Unitarity and unstable-particle scattering amplitudes

TL;DR

This paper derives unitarity equations for scattering amplitudes involving unstable particles by extending the principles of unitarity and analyticity, revealing positivity constraints similar to the optical theorem.

Contribution

It introduces a method to formulate unitarity equations for unstable-particle scattering amplitudes using residues at complex poles, aligning with stable-particle frameworks.

Findings

Derived unitarity equations for unstable particles

Established positivity constraints analogous to the optical theorem

Connected unstable-particle amplitudes to stable-particle analyticity

Abstract

Unitarity is the fundamental property of the S-matrix while its usage for a scattering of unstable particles has been subtle as unstable particles do not appear in the asymptotic states.
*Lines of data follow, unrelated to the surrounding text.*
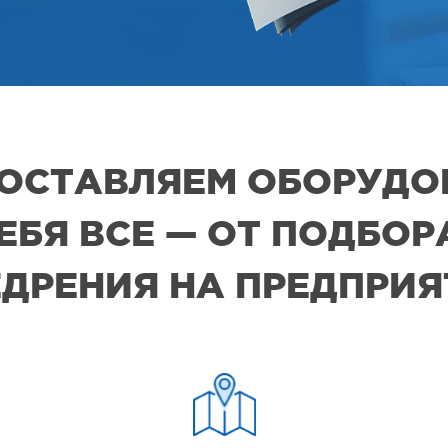
 ПОСТАВЛЯЕМ ОБОРУДО
СЕБЯ ВСЕ — ОТ ПОДБО
ДРЕНИЯ НА ПРЕДПРИ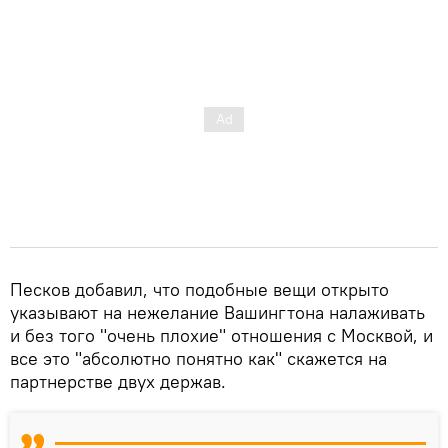
Песков добавил, что подобные вещи открыто
указывают на нежелание Вашингтона налаживать
и без того "очень плохие" отношения с Москвой, и
все это "абсолютно понятно как" скажется на
партнерстве двух держав.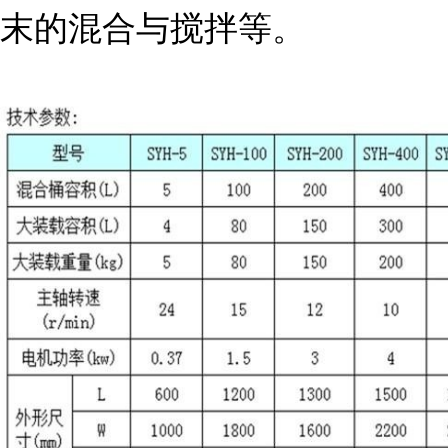
末的混合与搅拌等。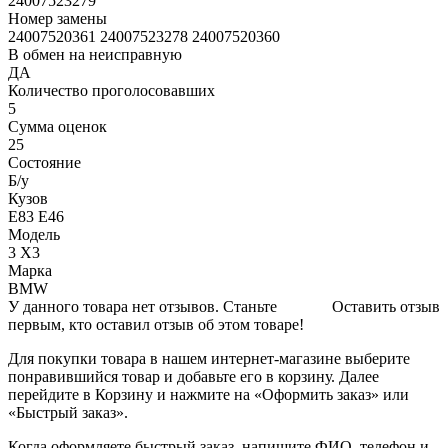
24007523279
Номер замены
24007520361 24007523278 24007520360
В обмен на неисправную
ДА
Количество проголосовавших
5
Сумма оценок
25
Состояние
Б/y
Кузов
Е83 Е46
Модель
3 Х3
Марка
BMW
У данного товара нет отзывов. Станьте
Оставить отзыв
первым, кто оставил отзыв об этом товаре!
Для покупки товара в нашем интернет-магазине выберите
понравившийся товар и добавьте его в корзину. Далее
перейдите в Корзину и нажмите на «Оформить заказ» или
«Быстрый заказ».
Когда оформляете быстрый заказ, напишите ФИО, телефон и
Defining unstable-particle amplitudes as residues of a higher-point amplitude at an appropriate complex pole, we find unitarity equations for the 2-to-2 unstable-particle amplitudes from unitarity and analyticity of stable-particle scattering amplitudes. The unstable-particle unitarity equations take a form analogous to those of the stable-particle amplitudes when the in and out states are chosen to be complex-conjugate positions. In particular, as in the optical theorem, we find a positivity constraint on a discontinuity of the amplitudes in a positive region of the momentum transfer variable.